Accordingly, oilfield tubulars are commonly inspected to ensure that defects in tubulars do not exceed established limits, thereby significantly reducing or eliminating the likelihood of downhole failures in the tubulars. Oilfield tubulars are most commonly inspected at either a pipe storage yard or at the production steel mill, although tubulars may also be inspected at the rig site, if necessary. Automated inspection equipment typically includes ultrasonic inspection stations and/or magnetic inspection stations. Also, the I.D. and/or the O.D. of each tubular may be checked for flaws. Inspection data from each tubular joint is stored in a computer. At periodic intervals during the inspection operation, the inspection operation is halted and flag reports are output for the prove-up operations.
As a result of the automated inspection, "passed" tubulars are either stored in a passed storage area or are promptly shipped to the rig site for use in a well, while "flagged" tubulars are placed in a proving area, where a proving operator manually inspects the suspect tubulars with portable equipment and gauges. The limits set by the initial inspection equipment must be sufficiently narrow to ensure that no tubulars with defects outside established limits are passed. In many cases, however, flagged tubulars may be manually inspected and still passed, although care obviously must be taken to carefully inspect each suspect defect in a flagged tubular. Depending on the results of the proving operation, a flagged tubular is either passed, rejected for use as a prime oilfield tubular, or sent to a repair area for repair (e.g., grinding the area containing the defect) or removal of the defect (e.g., cutting off an end of the tubular to remove the defect then rethreading the cut off end). In the alternative, some defects may be repaired by the prover in the prove-up area.
In many cases, the prover begins manual inspection of a flagged or suspect tubular only knowing that a tubular has been flagged, and that suspect defects are at identified locations along the tubular. A great deal of time is thus normally necessary to locate and check every suspect defect in a flagged tubular. A tubular joint occasionally may have so many suspect defects, or one or more suspect defects cannot be located, so that the prover walks from the proving area to the inspection area and requests a graphic output from the automated inspection equipment for a particular tubular joint. Since the automated inspection operation must be terminated to provide that output, and since there are significant demands for high production from the cost-intensive inspection equipment, the inspection equipment operator frequently will not want to shutdown the inspection equipment to provide the output desired by the prover for a particular tubular joint.

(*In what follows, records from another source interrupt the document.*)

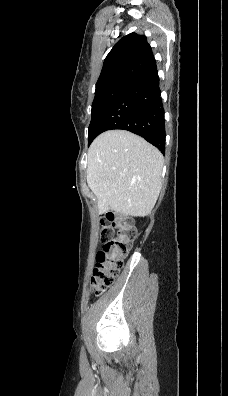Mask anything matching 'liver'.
<instances>
[{
  "instance_id": "liver-1",
  "label": "liver",
  "mask_w": 228,
  "mask_h": 396,
  "mask_svg": "<svg viewBox=\"0 0 228 396\" xmlns=\"http://www.w3.org/2000/svg\"><path fill=\"white\" fill-rule=\"evenodd\" d=\"M162 168L160 151L140 136L125 130L100 134L89 147L87 167L99 214L148 215L161 190Z\"/></svg>"
}]
</instances>
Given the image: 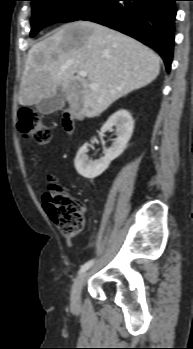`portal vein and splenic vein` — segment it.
Listing matches in <instances>:
<instances>
[{
    "label": "portal vein and splenic vein",
    "instance_id": "1",
    "mask_svg": "<svg viewBox=\"0 0 193 349\" xmlns=\"http://www.w3.org/2000/svg\"><path fill=\"white\" fill-rule=\"evenodd\" d=\"M78 76H80V77H86L87 76V73L85 72V71H79L78 72ZM97 84H95V83H91L90 84V88L91 89H97Z\"/></svg>",
    "mask_w": 193,
    "mask_h": 349
}]
</instances>
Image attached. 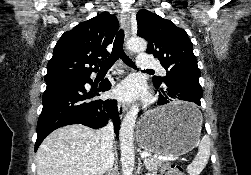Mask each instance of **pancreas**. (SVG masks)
Returning a JSON list of instances; mask_svg holds the SVG:
<instances>
[{"label":"pancreas","mask_w":251,"mask_h":175,"mask_svg":"<svg viewBox=\"0 0 251 175\" xmlns=\"http://www.w3.org/2000/svg\"><path fill=\"white\" fill-rule=\"evenodd\" d=\"M164 161H166V159H158V157H152V155L144 157V163L147 169H149V171H154V173L160 165H163Z\"/></svg>","instance_id":"1"}]
</instances>
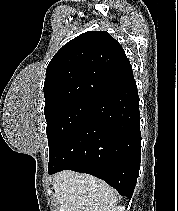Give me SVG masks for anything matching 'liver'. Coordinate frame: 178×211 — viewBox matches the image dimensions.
<instances>
[{"label": "liver", "instance_id": "1", "mask_svg": "<svg viewBox=\"0 0 178 211\" xmlns=\"http://www.w3.org/2000/svg\"><path fill=\"white\" fill-rule=\"evenodd\" d=\"M53 188L59 211H111L118 202L112 187L88 174L62 171L54 176Z\"/></svg>", "mask_w": 178, "mask_h": 211}]
</instances>
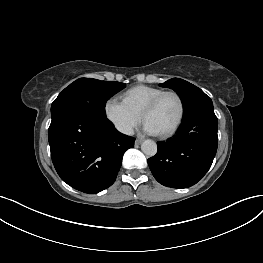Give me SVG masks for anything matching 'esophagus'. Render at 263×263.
<instances>
[{"instance_id": "esophagus-1", "label": "esophagus", "mask_w": 263, "mask_h": 263, "mask_svg": "<svg viewBox=\"0 0 263 263\" xmlns=\"http://www.w3.org/2000/svg\"><path fill=\"white\" fill-rule=\"evenodd\" d=\"M141 142H142V139L137 138V139L135 140V145H139Z\"/></svg>"}]
</instances>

Flagged tubulars are marked by the prover so that the joints are either passed, rejected, or sent to the repair area. The prover conventionally fills out a defect summary sheet listing the results of the inspection of each suspect defect in a flagged tubular joint. Defect summary sheets are turned over to a supervisor for generating interim and/or final prove-up reports. Prove-up reports are maintained by the inspection service company as a record of passed tubulars that were initially flagged by the inspection equipment in order to ensure high quality control standards. The results of the initial inspection, the final prove-up report, and the records relating to tubulars which were repaired or cut off are then used by the tubular inspection company to generate a final inspection report and invoice for the customer. The customer utilizes the generated prove-up reports to analyze the overall inspection operation, to determine if additional tubulars must be shipped to the inspection yard in order to have sufficient accepted tubulars for a particular job, to support payment to the inspection service company for the inspection, proving, and tubular repair services, and to file a claim with the tubular manufacturer for rejected tubulars.
Various problems have long existed in performing these inspection operations, and particularly in performing prove-up operations in a reliable and cost effective manner. Prove-up reports are expensive and time consuming to generate, and transcription errors can be made between the prove-up data sheets and the prove-up reports. The usefulness of prove-up reports to the customer is also limited due to delays between completion of the prove-up operation on a tubular and the availability of a prove-up report for that tubular to the customer.
The disadvantages of the prior art are overcome by the present invention, and improved techniques and equipment are hereinafter disclosed for enhancing both the reliability and cost effectiveness of the operations involving the inspection of oilfield tubulars.